Ağabey bu millet var ya, gerçekten büyük bir millet. Hükumet olmasa veya kötü de yönetse, millet kendi çözümünü kendisi buluyor dedi. Defteri tekrar açtı ve kapatılmış hesapları gösterdi. Dün adının gizli tutulmasını isteyen bir hayırsever geldi. Hamdi anladığım kadarıyla biraz dardasın, defterde ne kadar alacağın var diye sordu. Zaten rakam bende hep hazırdır, her akşam alacakları toplar kendimi kontrol ederim dedi. 45.000 ₺ olduğunu söyledim. Tamam Hamdi ben kapatıyorum dedi. Sanki  hızır gibi yetişti.

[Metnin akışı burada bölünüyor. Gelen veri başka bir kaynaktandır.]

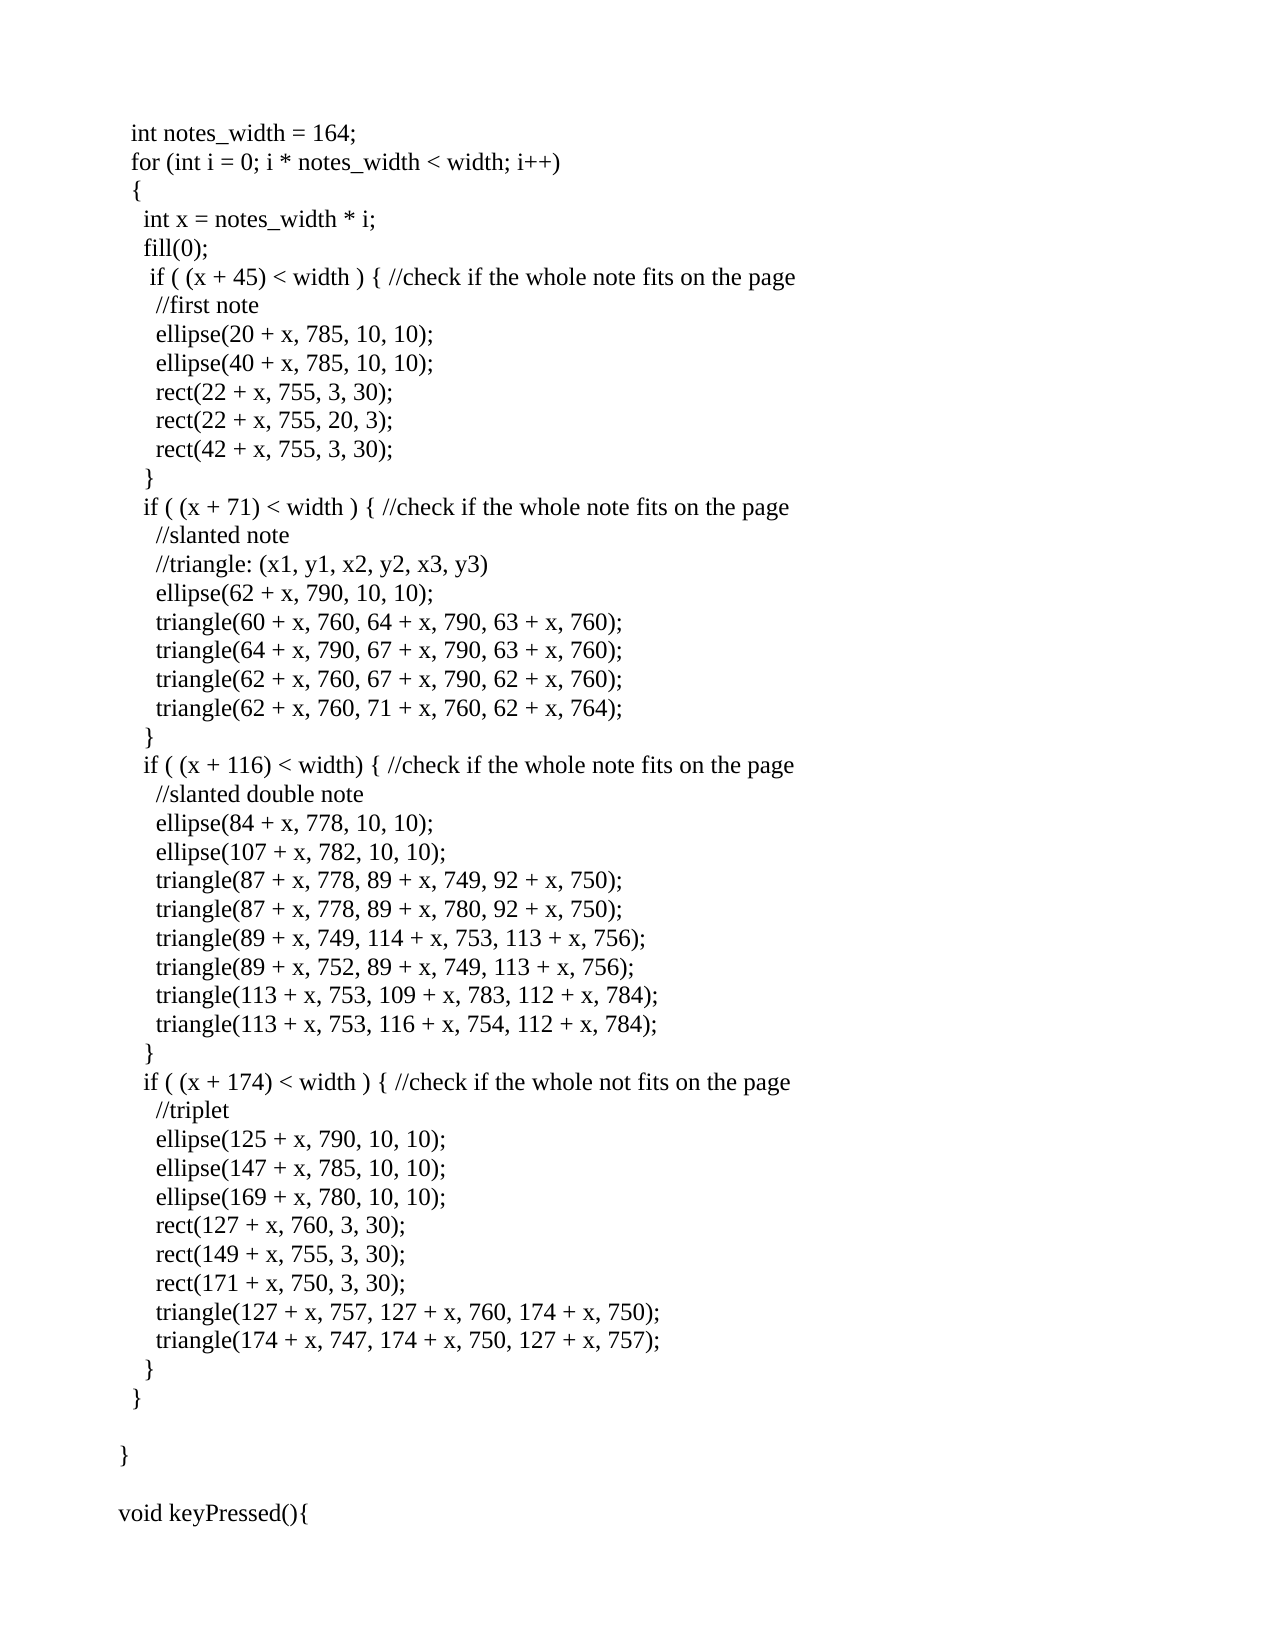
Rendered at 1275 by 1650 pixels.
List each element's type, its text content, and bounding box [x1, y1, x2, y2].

text ellipse(147 + x, 785, 10, 10); [118, 1153, 1157, 1182]
text fill(0); [118, 233, 1157, 262]
text ellipse(62 + x, 790, 10, 10); [118, 578, 1157, 607]
text rect(171 + x, 750, 3, 30); [118, 1268, 1157, 1297]
text triangle(174 + x, 747, 174 + x, 750, 127 + x, 757); [118, 1326, 1157, 1354]
text triangle(62 + x, 760, 71 + x, 760, 62 + x, 764); [118, 693, 1157, 722]
text { [118, 176, 1157, 204]
text ellipse(84 + x, 778, 10, 10); [118, 808, 1157, 837]
text //triplet [118, 1096, 1157, 1124]
text triangle(89 + x, 752, 89 + x, 749, 113 + x, 756); [118, 952, 1157, 981]
text rect(22 + x, 755, 20, 3); [118, 406, 1157, 434]
text rect(22 + x, 755, 3, 30); [118, 377, 1157, 406]
text } [118, 1441, 1157, 1469]
text triangle(113 + x, 753, 116 + x, 754, 112 + x, 784); [118, 1009, 1157, 1038]
text ellipse(20 + x, 785, 10, 10); [118, 319, 1157, 348]
text if ( (x + 116) < width) { //check if the whole note fits on the page [118, 751, 1157, 779]
text } [118, 722, 1157, 751]
text if ( (x + 174) < width ) { //check if the whole not fits on the page [118, 1067, 1157, 1096]
text int x = notes_width * i; [118, 204, 1157, 233]
text triangle(113 + x, 753, 109 + x, 783, 112 + x, 784); [118, 981, 1157, 1009]
text int notes_width = 164; [118, 118, 1157, 147]
text //slanted double note [118, 779, 1157, 808]
text ellipse(107 + x, 782, 10, 10); [118, 837, 1157, 866]
text triangle(127 + x, 757, 127 + x, 760, 174 + x, 750); [118, 1297, 1157, 1326]
text } [118, 1383, 1157, 1412]
text triangle(62 + x, 760, 67 + x, 790, 62 + x, 760); [118, 664, 1157, 693]
text for (int i = 0; i * notes_width < width; i++) [118, 147, 1157, 176]
text triangle(87 + x, 778, 89 + x, 780, 92 + x, 750); [118, 894, 1157, 923]
text } [118, 463, 1157, 492]
text //slanted note [118, 521, 1157, 549]
text //first note [118, 291, 1157, 319]
text //triangle: (x1, y1, x2, y2, x3, y3) [118, 549, 1157, 578]
text rect(149 + x, 755, 3, 30); [118, 1239, 1157, 1268]
text ellipse(40 + x, 785, 10, 10); [118, 348, 1157, 377]
text void keyPressed(){ [118, 1498, 1157, 1527]
text triangle(89 + x, 749, 114 + x, 753, 113 + x, 756); [118, 923, 1157, 952]
text triangle(60 + x, 760, 64 + x, 790, 63 + x, 760); [118, 607, 1157, 636]
text rect(42 + x, 755, 3, 30); [118, 434, 1157, 463]
text } [118, 1354, 1157, 1383]
text rect(127 + x, 760, 3, 30); [118, 1211, 1157, 1239]
text if ( (x + 71) < width ) { //check if the whole note fits on the page [118, 492, 1157, 521]
text triangle(87 + x, 778, 89 + x, 749, 92 + x, 750); [118, 866, 1157, 894]
text } [118, 1038, 1157, 1067]
text ellipse(125 + x, 790, 10, 10); [118, 1124, 1157, 1153]
text triangle(64 + x, 790, 67 + x, 790, 63 + x, 760); [118, 636, 1157, 664]
text ellipse(169 + x, 780, 10, 10); [118, 1182, 1157, 1211]
text if ( (x + 45) < width ) { //check if the whole note fits on the page [118, 262, 1157, 291]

Bütün hesapları yanında kapattım ve defteri de vermek istedim. Hayır defter sende kalsın, ben kimin borcunu kapattığımı bilmesem  çok huzurlu olurum dedi. Borçları kapattı  ama sırların saklanmasını da bana emanet etti. Adam  borcunu ödedikleri insanların fikrini, inancını, etnik kökenini hiç sormadı. Zaten önemli olan da bu değilmi dedi. Sakıncası yoksa adamın ne iş yaptığını sorabilirmiyim dedim. Sitelerde mobilya mağazası var dedi.

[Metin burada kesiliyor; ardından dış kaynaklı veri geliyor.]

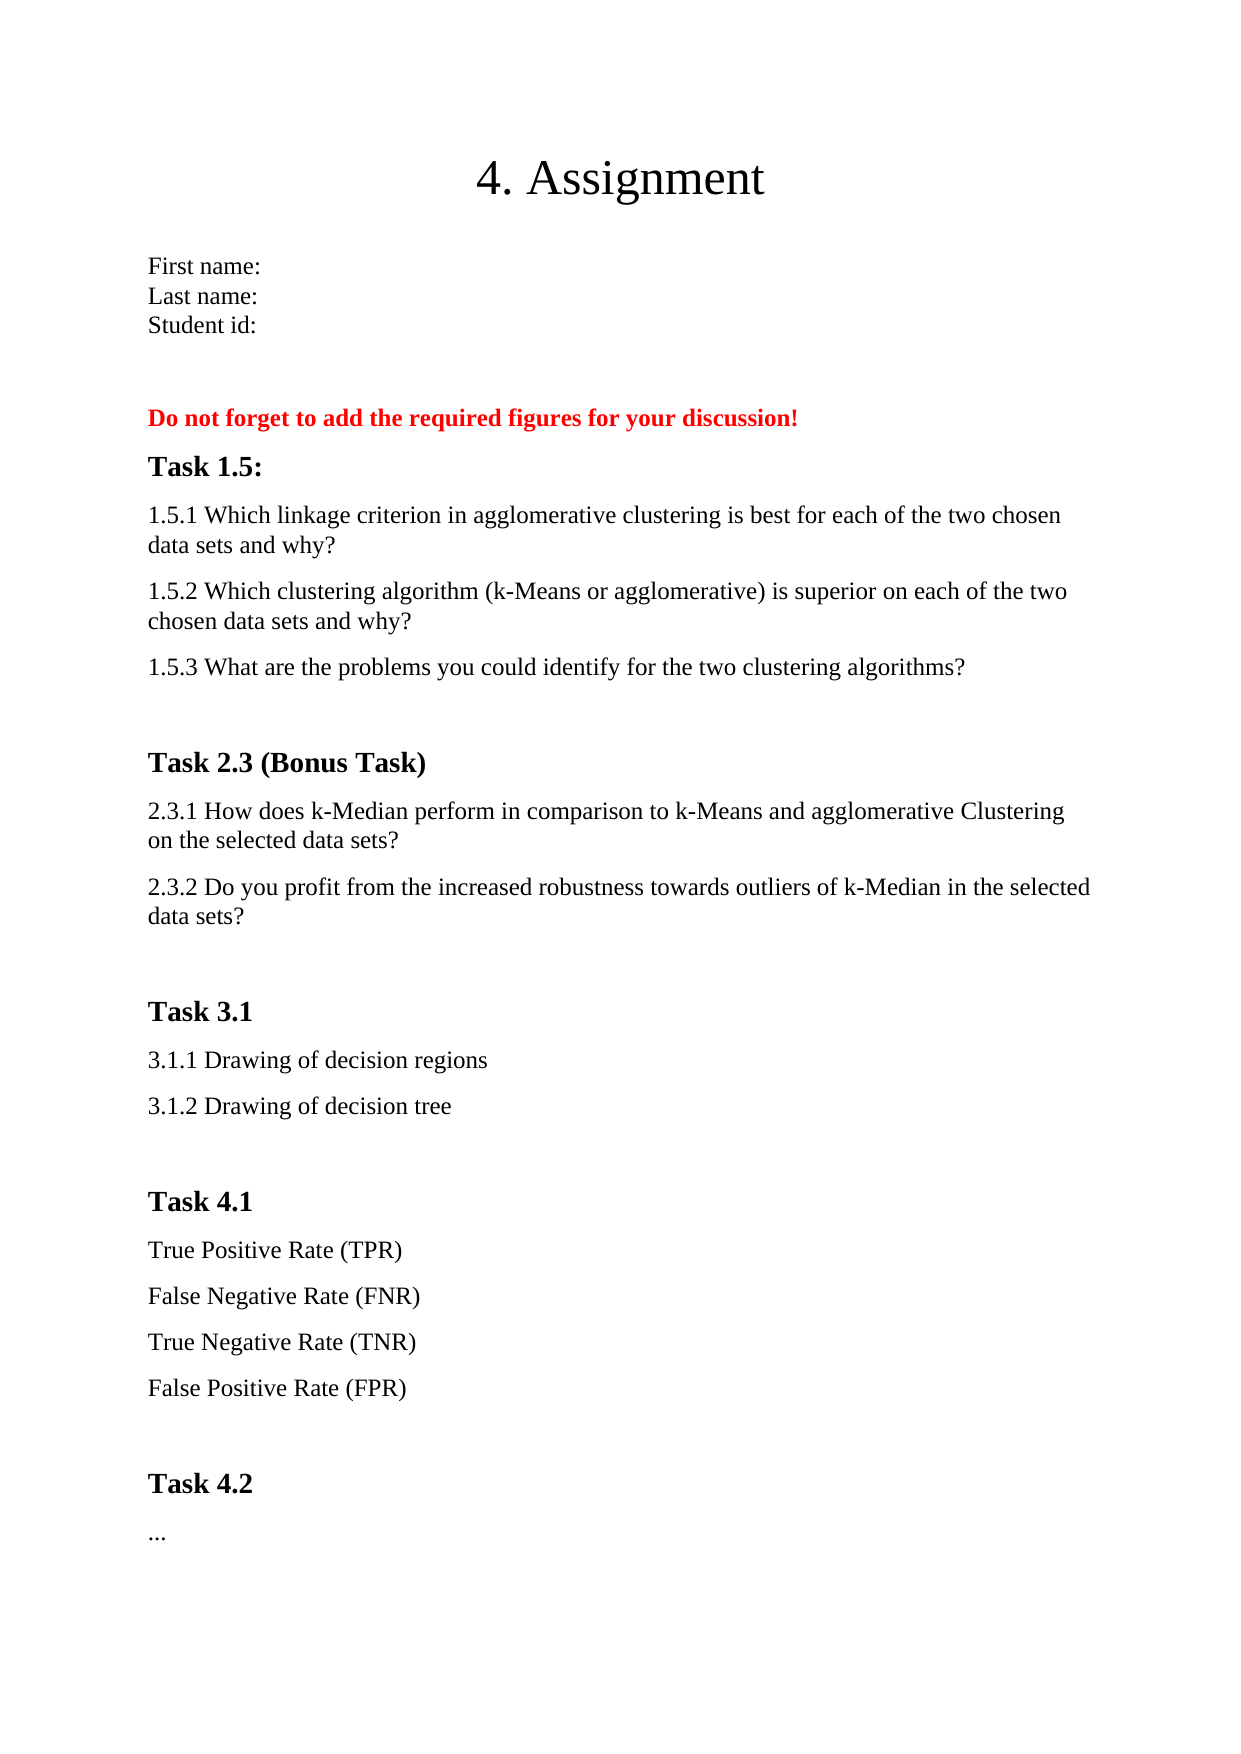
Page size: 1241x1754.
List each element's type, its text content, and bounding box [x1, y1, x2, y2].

Mahalle, cenazemizde ağlayan, düğünümüzde oynayan, lokmasını bizimle bölüşen insanların yaşadığı yer olursa, kültüre dönüşür. Milleti bir ve bütün yapan  ortak değerler, aileden  ve mahalleden başlayarak bütün ülkeye yayılırsa bizi kimse yıkamaz. Bu nedenle mahalle kültürünü geliştirmeli ve yaşatmalıyız. Milleti ayrıştırmak isteyenlerin amacı ortak değerlerimizi yok etmektir. Varlığımızı sonsuza kadar sürdürmenin yolu, ortak değerlerimize sıkı sıkıya  sahip çıkmaktır. Ayakta kalabilmemizin en temel şartı budur.